List of Emperors of The Song Dynasty - Head of State

Head of State

See also: Society of the Song Dynasty

In theory, the emperor's political power was absolute, but during even the ancient Han Dynasty he shared many executive powers with civilian officials and usually based his decisions on the advice and formal consensus of his ministers. During the Song Dynasty, a national examination system managed by scholar-bureaucrats was used to recruit officials; those who passed the Palace Examination—the highest-level examination in the country—were appointed directly by the emperor to the highest central-government posts. Just like commoners, these senior officials had to obey his edicts as law or be punished. However, senior officials not only challenged the emperor over policy disputes, but checked his behavior and actions by convincing him to follow Confucian mores and values upheld by the literati gentry class that supplied officials.

During the previous Tang Dynasty, the emperor encountered generally little political opposition to his policies. At that time, the competitive civil service examinations did not yet produce a sizable majority of all serving officials as seen during Song, whereas a hereditary aristocracy was still in place and remained dependent on the court for privilege in holding rank and office. Yet Song rulers, particularly Emperor Huizong, encountered a great deal of political opposition despite attempts at conforming the whole of society like the sage kings in China's remote past. The inability of Song rulers to monopolize political authority and avoid civil opposition was linked to the expansion of the civilian government's power and the rise of a new class of gentry and scholar-official.

When the Song Dynasty was founded, the political elites consisted of officials (and their progeny) who had served in the previous administrations of the Five Dynasties era, as well as those who came from prominent families which boasted an aristocratic ancestry and had provided officials for generations. Since the first Song emperors wished to avoid domination of government by military strongmen such as the jiedushi of the previous era, they limited the power of military officers and focused on building a powerful civilian establishment. During the 11th century, the massive expansion of the government-run school system and amount of officials appointed through the examination system ensured the rise of a larger, nationwide gentry class which could provide most if not all officials. By the late 11th century, the elite marriage strategies of many prominent families broke down due to the intense partisan politics involving the so-called New Policies (Xin fa 新法) of Chancellor Wang Anshi (1021–1086). These great families dissolved as a major sociopolitical group and were replaced by officials representing many local gentry lineages throughout the country.

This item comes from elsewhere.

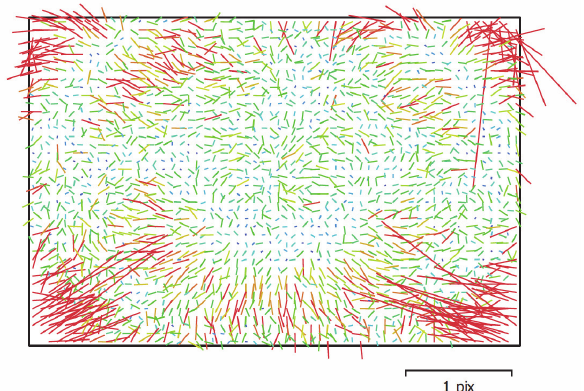
Figure 6. Image residuals of Sony ILCE-6000 (QuestUAV)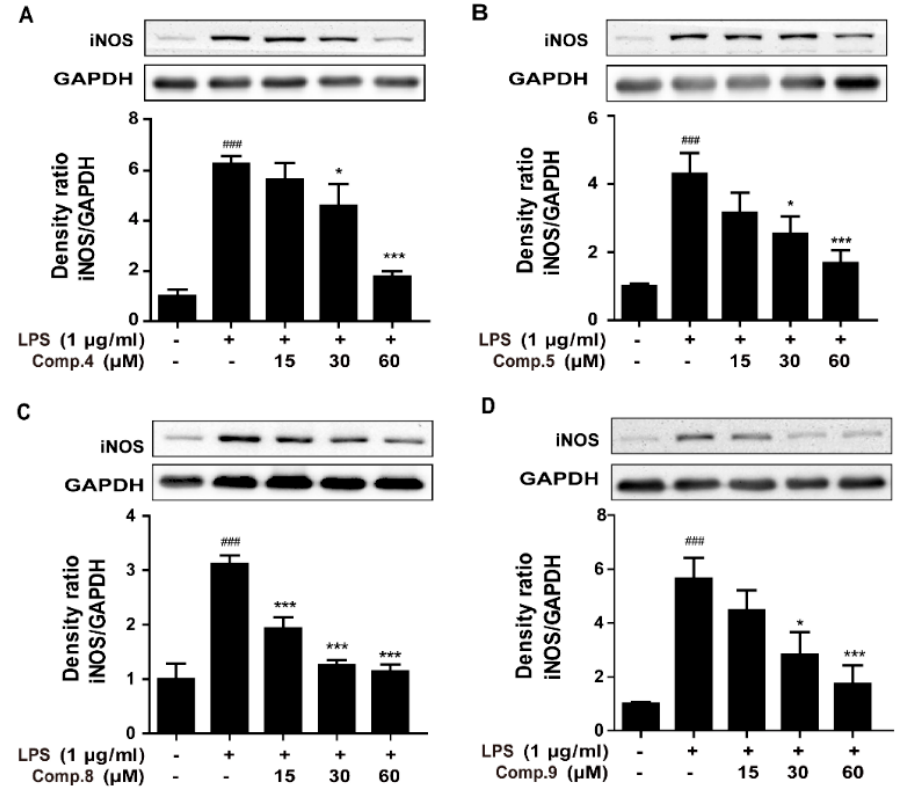
Figure 5. Effect of 4 , 5 , 8 , and 9 on iNOS expression in LPS-induced RAW 264.7 cells. Cells were pretreated with varying concentrations (0–60 µ M) of 4 , 5 , 8 and 9 for 2 h and then stimulated with or without LPS (1 µ g/mL) for 24 h. Protein levels of iNOS were evaluated by western blot (( A – D ), for compounds 4 , 5 , 8 , and 9 respectively). The data show mean ± SD values. ### , p < 0.001 was compared to control. *, p < 0.05, ***, p < 0.001 were versus LPS.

Peter K. Bol, Professor of East Asian Languages and Civilizations at Harvard University, asserts that the supporters of Wang's expansionist, activist central government outlined in his New Policies were convinced that he understood the dao which brought utopia to Western-Zhou (c. 1050 BC – 771 BC) antiquity and were determined to conform society according to his vision. The marginalized emperor—the last remaining aristocrat with any true political power—embraced the fiction that he was like the sage kings of old who brought society into a state of total harmony with court rituals and policy reforms. Yet after the reign of Huizong, Song rulers and officials alike disregarded the New Policies and focused instead on reforming society through a local, bottom-up approach. For example, Huizong attempted from 1107–1120 to bar anyone who had not attended a government school from serving in public office. He thus rejected anyone who did not acknowledge his brand of Confucian ideology as orthodoxy. However, the government-run school system during the Southern Song eventually lost prominence to private academies, which had outnumbered government schools during the early Northern Song. Even before Huizong's reign, Sima Guang (1019–1086), a prominent chancellor and political rival to Wang Anshi, had little to say about the emperor's role in shaping major reforms and public policy, mentioning that the emperor simply made major appointments when necessary.

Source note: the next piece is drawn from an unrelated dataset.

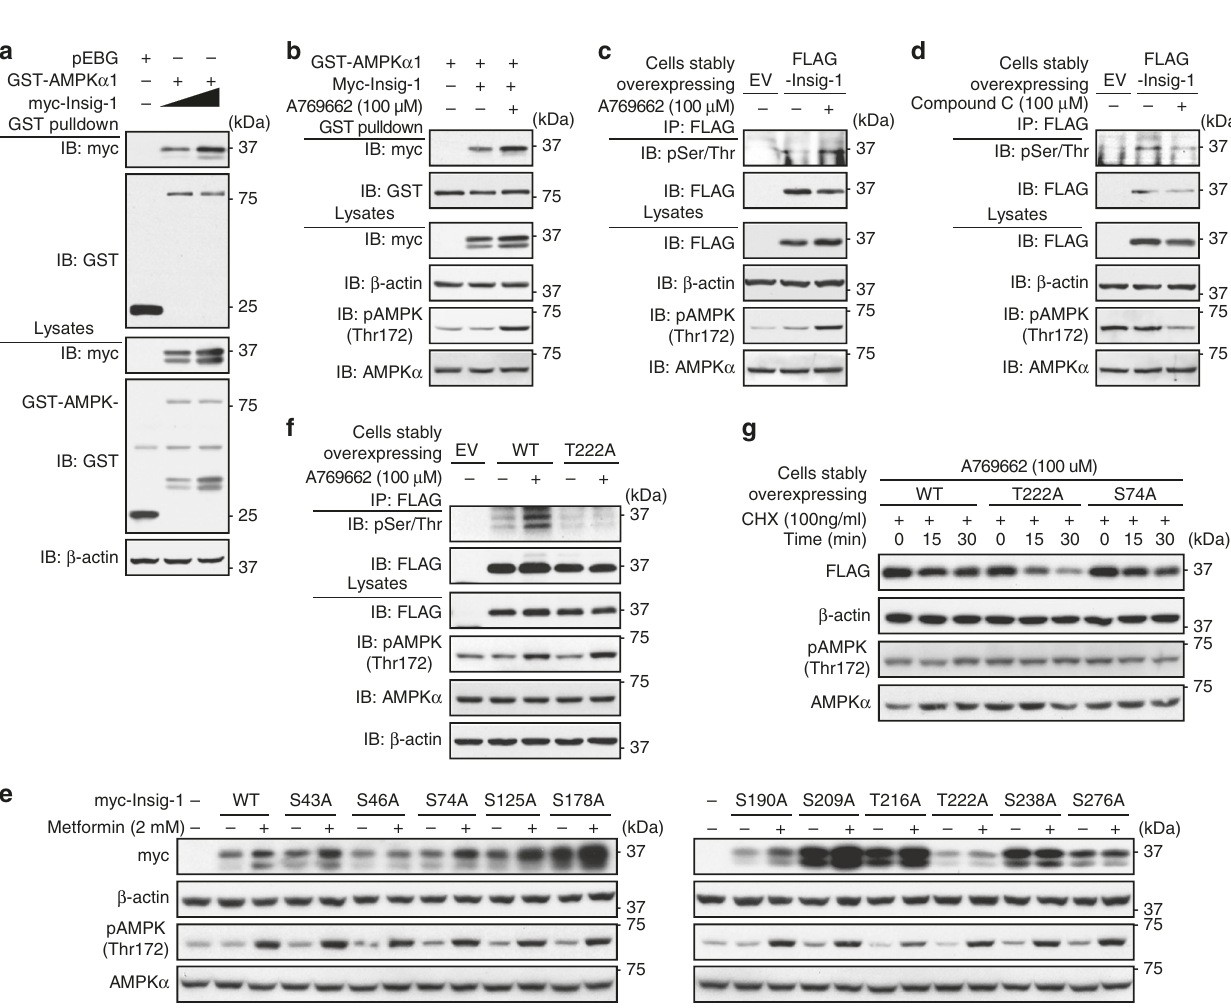
Fig. 5 Insig-1 is a downstream target of AMPK. a AMPK α 1 subunit associates with Insig-1 in a dose-dependent manner. HEK293 cells were transfected with myc-Insig-1, GST-AMPK α 1, and pEBG (empty vector) as indicated for 48 h, and puri fi ed with GSH Sepharose beads. b AMPK activation by A769662 enhances the association between AMPK α 1 and Insig-1. HEK293 cells were transfected with myc-Insig-1 and GST-AMPK α 1 as indicated for 24 h, followed by treatment with 100 μ M A769662 for 8 h, and then puri fi ed with GSH Sepharose beads. The precipitates and lysates were immunoblotted with antibodies against myc or GST. c , d Insig-1 is phosphorylated by AMPK. Insig-1 is phosphorylated in response to A769662 ( c ), whereas the phosphorylation level is inhibited by compound C ( d ). HEK293 cells stably expressing FLAG-tagged Insig-1 or empty vector (EV) were treated with 100 μ M A769662 or 20 μ M compound C for 30 min. The cell lysates were incubated with FLAG antibodies and puri fi ed with protein A/G-Sepharose beads. The precipitates were immunoblotted with antibodies against phosphoserine/threonine (anti-pSer/Thr). e The effects of metformin on various Insig-1 mutants. HEK293 cells were transfected with pcDNA or myc-tagged Insig-1 nonphosphorylatable mutant plasmids for 24 h, followed by treatment with 2 mM metformin for 24 h. Immunoblots were performed. f AMPK phosphorylates human Insig-1 at Thr222. HEK293 cells stably expressing FLAG-tagged Insig-1 or T222A mutant were treated with 100 μ M A769662 for 30 min. The cell lysates were incubated with FLAG antibodies and puri fi ed with protein A/G- Sepharose beads. The precipitates were immunoblotted with antibodies against anti-pSer/Thr. g T222A mutant, but not WT or S74A mutant of Insig-1, is unstable and resistant to AMPK activation. HEK293 cells stably expressing FLAG-tagged WT, T222A, or S74A mutant of Insig-1 were treated with 100 μ M A769662, followed by incubation in the medium containing 100 ng/ml cycloheximide for the indicated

Emperors could choose whether to be active or completely absent in military affairs and politics, and were always free to pursue scholarship, cults, hobbies, or women instead. However, Frederick W. Mote argues in Imperial China: 900–1800 that most Song emperors—who spent much of their childhoods confined and isolated within a luxurious palace—were aloof conformists detached from the world of normal affairs and thus relied on officialdom to administer the government. While the mainstream view is that the Song court exercised the highest degree of restraint and courtesy towards civil officials, the new protocol of enhanced deferential treatment by officials towards the emperor during conferences and meetings further severed the emperor's close contact with his ministers.